もう誰にも恋なんてしないと誓った
 時間がかかると若先生は仰っていたけれど、思っていたよりも早く相手の調査は終了した。
 表に出ているオーナーの名前は違っていたけれど、大元を辿ると、それはかつてキャメロンを取り押さえてくれたあの伯爵家だった。
 ……それはつまり。


「侯爵閣下はサザーランドの名前を出さずに、ハミルトンのワインをこれ程購入してくださっているんですね。
 もう既に、来年度の予約も入っていて、あちらは毎年購入の契約書を交わしたいと」

「前侯爵閣下がお気に召してくださっていたんです」


 今は王都の別邸に住まわれていると聞く前侯爵閣下は、このワインを口にされて、ご気分が乗れば、あの美しい詩を諳じておられるのだろうか。
 そうであったなら、嬉しい。

 
 あれから侯爵閣下は奥様を迎えられて、2人目のお子様が生まれたところだ。

 完全にスペアの役目を終えたキャメロンは領地で、何をしているのだろう。


「調べましょうか。
 キャメロン・グローバーの……」


 わたしが結構だと言うのを見越して、若先生が尋ねてくる。
 今更、彼がわたしに接触してくること等ないのに、今回は何を気にされているのだろうか。

 切れ者の若先生なら、予めキャメロンとアイリスのことを調べていそうな気がするけれど、わたしはもうふたりのことには関知しないと決めていたので、首を振る。

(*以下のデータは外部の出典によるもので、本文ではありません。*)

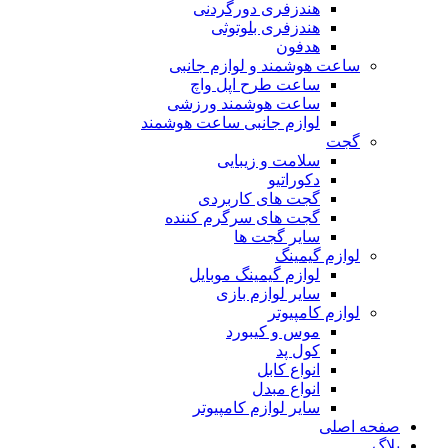
هندزفری دورگردنی
هندزفری بلوتوثی
هدفون
ساعت هوشمند و لوازم جانبی
ساعت طرح اپل واچ
ساعت هوشمند ورزشی
لوازم جانبی ساعت هوشمند
گجت
سلامت و زیبایی
دکوراتیو
گجت های کاربردی
گجت های سرگرم کننده
سایر گجت ها
لوازم گیمینگ
لوازم گیمینگ موبایل
سایر لوازم بازی
لوازم کامپیوتر
موس و کیبورد
کول پد
انواع کابل
انواع مبدل
سایر لوازم کامپیوتر
صفحه اصلی
بلاگ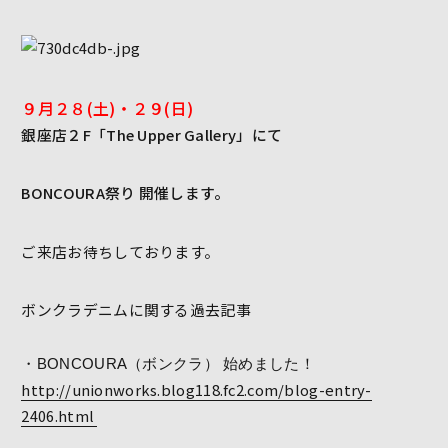
９月２８(土)・２９(日)
銀座店２F「The Upper Gallery」にて
BONCOURA祭り 開催します。
ご来店お待ちしております。
ボンクラデニムに関する過去記事
・BONCOURA（ボンクラ） 始めました！
http://unionworks.blog118.fc2.com/blog-entry-
2406.html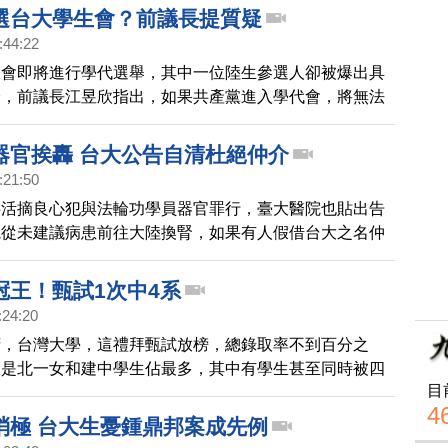
選台大學生會？前議長提質疑
:44:22
表會即將進行學代選舉，其中一位陸生參選人卻被爆出具
分，前議長江昱欣指出，如果共產黨進入學代會，將無法
大學生發聲。
器官挨轟 台大公告自清杜絕仲介
:21:50
共活摘良心犯與法輪功學員器官罪行，臺大醫院也貼出告
院從未建議病患前往大陸換腎，如果有人假借台大之名仲
植旅遊，請病患小心，不要上當。
冠王！甄試1次中4系
:24:20
府，台灣大學，這禮拜甄試放榜，總錄取率不到百分之
樣是北一女和建中學生佔最多，其中有學生甚至同時被四
目
，堪稱甄試四冠王。
4
消極 台大生憂鍾鼎邦案成先例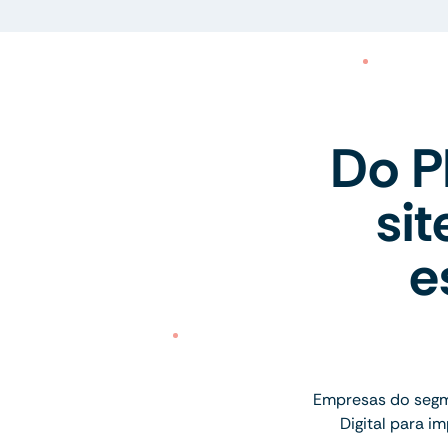
Do P
si
e
Empresas do segme
Digital para 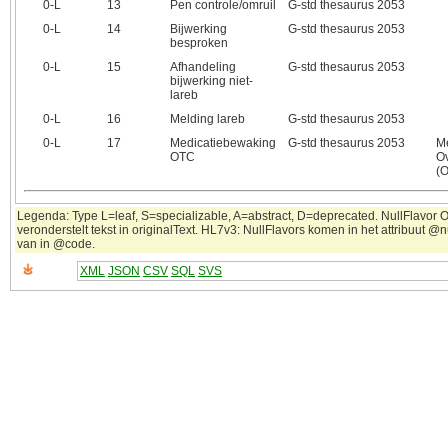
0‑L
13
Pen controle/omruil
G-std thesaurus 2053
0‑L
14
Bijwerking
G-std thesaurus 2053
besproken
0‑L
15
Afhandeling
G-std thesaurus 2053
bijwerking niet-
lareb
0‑L
16
Melding lareb
G-std thesaurus 2053
0‑L
17
Medicatiebewaking
G-std thesaurus 2053
M
OTC
O
(
Legenda: Type L=leaf, S=specializable, A=abstract, D=deprecated. NullFlavor 
veronderstelt tekst in originalText. HL7v3: NullFlavors komen in het attribuut @n
van in @code.
XML
JSON
CSV
SQL
SVS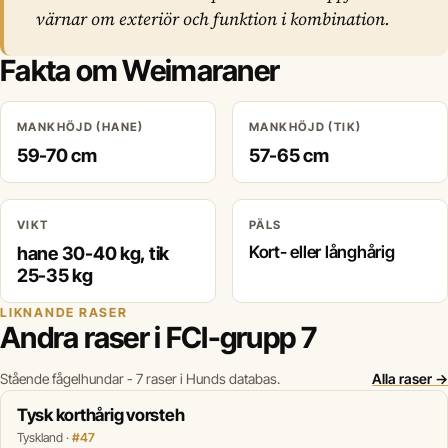
värnar om exteriör och funktion i kombination.
Fakta om Weimaraner
MANKHÖJD (HANE)
MANKHÖJD (TIK)
59-70 cm
57-65 cm
VIKT
PÄLS
hane 30-40 kg, tik
Kort- eller långhårig
25-35 kg
LIKNANDE RASER
Andra raser i FCI-grupp 7
Stående fågelhundar - 7 raser i Hunds databas.
Alla raser →
Tysk korthårig vorsteh
Tyskland ·
#47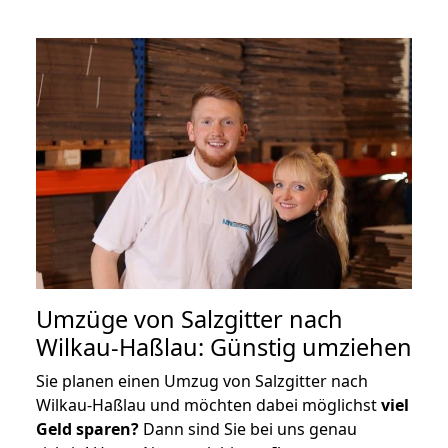
Umzüge von Salzgitter nach
Wilkau-Haßlau: Günstig umziehen
Sie planen einen Umzug von Salzgitter nach
Wilkau-Haßlau und möchten dabei möglichst
viel
Geld sparen?
Dann sind Sie bei uns genau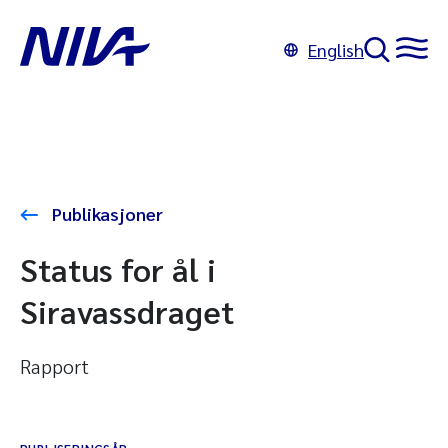
English
Publikasjoner
Status for ål i
Siravassdraget
Rapport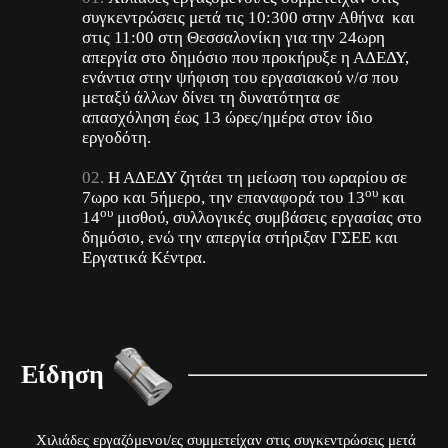
συγκεντρώσεις μετά τις 10:300 στην Αθήνα και
στις 11:00 στη Θεσσαλονίκη για την 24ωρη
απεργία στο δημόσιο που προκήρυξε η ΑΔΕΔΥ,
ενάντια στην ψήφιση του εργασιακού ν/σ που
μεταξύ άλλων δίνει τη δυνατότητα σε
απασχόληση έως 13 ώρες/ημέρα στον ίδιο
εργοδότη.
Η ΑΔΕΔΥ ζητάει τη μείωση του ωραρίου σε
ου
7ωρο και 5ήμερο, την επαναφορά του 13
και
ου
14
μισθού, συλλογικές συμβάσεις εργασίας στο
δημόσιο, ενώ την απεργία στήριξαν ΓΣΕΕ και
Εργατικά Κέντρα.
Είδηση
Χιλιάδες εργαζόμενοι/ες συμμετείχαν στις συγκεντρώσεις μετά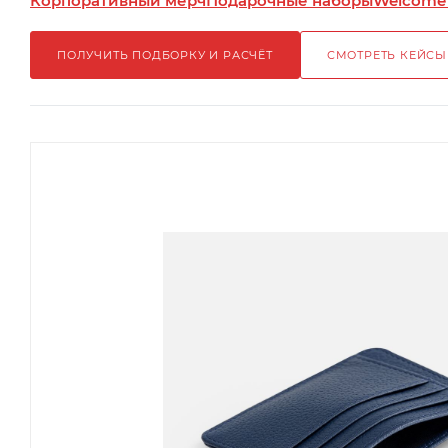
Корпоративный мерч
Подарочные наборы
Welcome
ПОЛУЧИТЬ ПОДБОРКУ И РАСЧЁТ
СМОТРЕТЬ КЕЙСЫ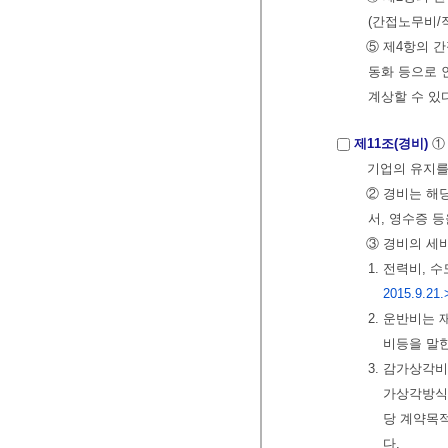
(간접노무비/
⑤ 제4항의 
동화 등으로 
계상할 수 있
제11조(경비)
①
기업의 유지를
② 경비는 해
서, 영수증 
③ 경비의 세
1. 전력비,
2015.9.21.
2. 운반비는
비등을 말
3. 감가상각
가상각방식에
당 계약목
다.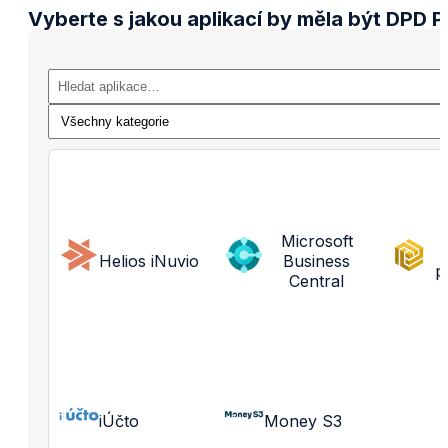
Vyberte s jakou aplikací by měla být DPD 
Microsoft
Helios iNuvio
Business
p
Central
iÚčto
Money S3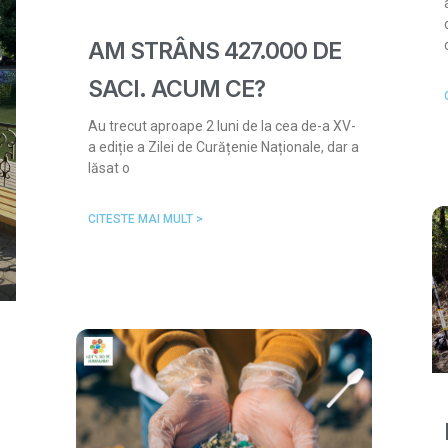
AM STRÂNS 427.000 DE
SACI. ACUM CE?
Au trecut aproape 2 luni de la cea de-a XV-
a ediție a Zilei de Curățenie Naționale, dar a
lăsat o
CITESTE MAI MULT >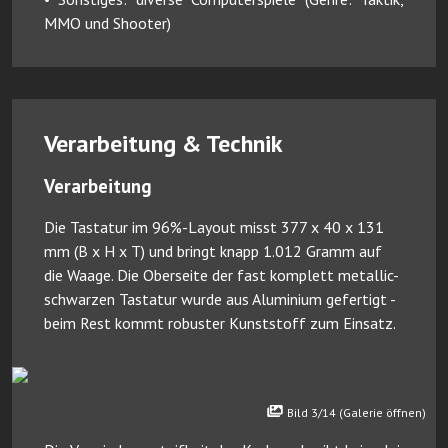
MMO und Shooter)
Verarbeitung & Technik
Verarbeitung
Die Tastatur im 96%-Layout misst 377 x 40 x 131
mm (B x H x T) und bringt knapp 1.012 Gramm auf
die Waage. Die Oberseite der fast komplett metallic-
schwarzen Tastatur wurde aus Aluminium gefertigt -
beim Rest kommt robuster Kunststoff zum Einsatz.
Bild 3/14 (Galerie öffnen)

 わたしの時間と体力は、家族と領地と領民にだけ向ければいい。



    ◇◇◇


 わたしが22歳になった日。

 父が1年後に譲位をすると言い出した。


「まだまだ元気な内に、したいことをすることにした」

「……したいこととは、何ですか?」

「絵だよ、絵!
 俺は絵を描きたいんだ。
 ローレンは旅をしたいと言った。
 旅先の風景や人物を、俺は描くぞ。
 まずはふたりで国内を回る……王都とハミルトンしか知らないからな」


 母が旅行好きなのは知っていたが、父が絵を描きたいと思っていたとは知らなかった。
 どちらかと言えば、外で動く方が好きだと思っていた。

 あのどんな紙であろうと書き付ける独特の文字や数字は、父の画才の表れだったの?